Edge Impulse Docs

Edge Impulse Documentation

Welcome to the Edge Impulse documentation. You'll find comprehensive guides and documentation to help you start working with Edge Impulse as quickly as possible, as well as support if you get stuck. Let's jump right in!

Building your first dataset

Organizational datasets allow you to build a large collection of organized sensor data that is internal to your organization. This data can then be used to create new Edge Impulse projects, imported in Pandas or Matlab for internal exploration by your data scientists, or be processed and shared with partners. Data files within the datasets can be stored on-premise or in your own cloud infrastructure.

In this tutorial we'll set up a first dataset, explore the powerful query tool, and show how to create new Edge Impuse projects from raw data.

📘

Only available for enterprise customers

Organizational features are only available for enterprise customers. Contact us for more information.

.

Prerequisites

To follow this tutorial you'll need:

  • cURL - a software package to interact with the Edge Impulse API.

1. Getting an API key

For this tutorial you'll need your organization ID and an API key. First, click on your own name, and select your organization.

Selecting your organization from the drop down menu.

This redirects you to your organizational dashboard. Your organization ID is the last part of the URL.

Finding your organization ID from the URL.

Next, you can create a new API key. Click Keys, and then click Add new API key. Give the key a name, and select 'Member' as role.

Creating a new organizational API key

Click Create API key and write down the key somewhere. It will only be shown once.

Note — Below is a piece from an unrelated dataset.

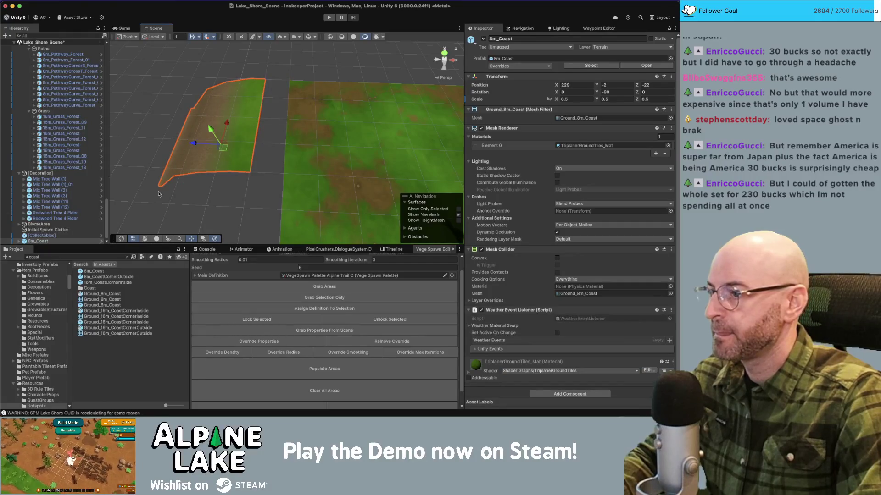
{"action": "left_click", "coordinate": [96, 272]}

2. Configuring a storage bucket

Data is stored in storage buckets, which can either be hosted by Edge Impulse, or in your own infrastructure. If you choose to host the data yourself your infrastructure should be available through the S3 API, and you are responsible for setting up proper backups. To configure a new storage bucket, head to your organization, choose Data > Buckets, click Add new bucket, and fill in your access credentials. Make sure to name your storage bucket Internal datasets, as we'll need it to upload data later.

Storage buckets overview with a single bucket configured.

3. Uploading your first dataset

3.1 About datasets

With the storage bucket in place you can upload your first dataset. Datasets in Edge Impulse have three layers: 1) the dataset, a larger set of data items, grouped together. 2) data item, an item with metadata and files attached. 3) data file, the actual files. For example, if we're collecting data on physical activities from many subjects, we can have:

  • Dataset: 'Activities Field Study September 1994'.
    • Data item: 'Forrest Gump Running', with metadata fields "name=Forrest Gump" and "activity=running".
      • Data file: 'running01.parquet', with raw sensor data.
      • Data file: 'running02.parquet', with raw sensor data.

From here you can query and group the data. For example, you can retrieve all data from the 'Activities Field Study September 1994' dataset that was tagged with the 'running' activity. Or, you can select all the files that are smaller than 1MB and were generated by 'Forrest Gump' over all datasets.

3.2 Importing the continuous gestures dataset

For this tutorial we'll use a dataset containing 9 minutes of accelerometer data for a gesture recognition system. Download the dataset and unzip it in a convenient location.

📘

No required format for data files

There is no required format for data files. You can upload data in any format, whether it's CSV, Parquet, or a proprietary data format.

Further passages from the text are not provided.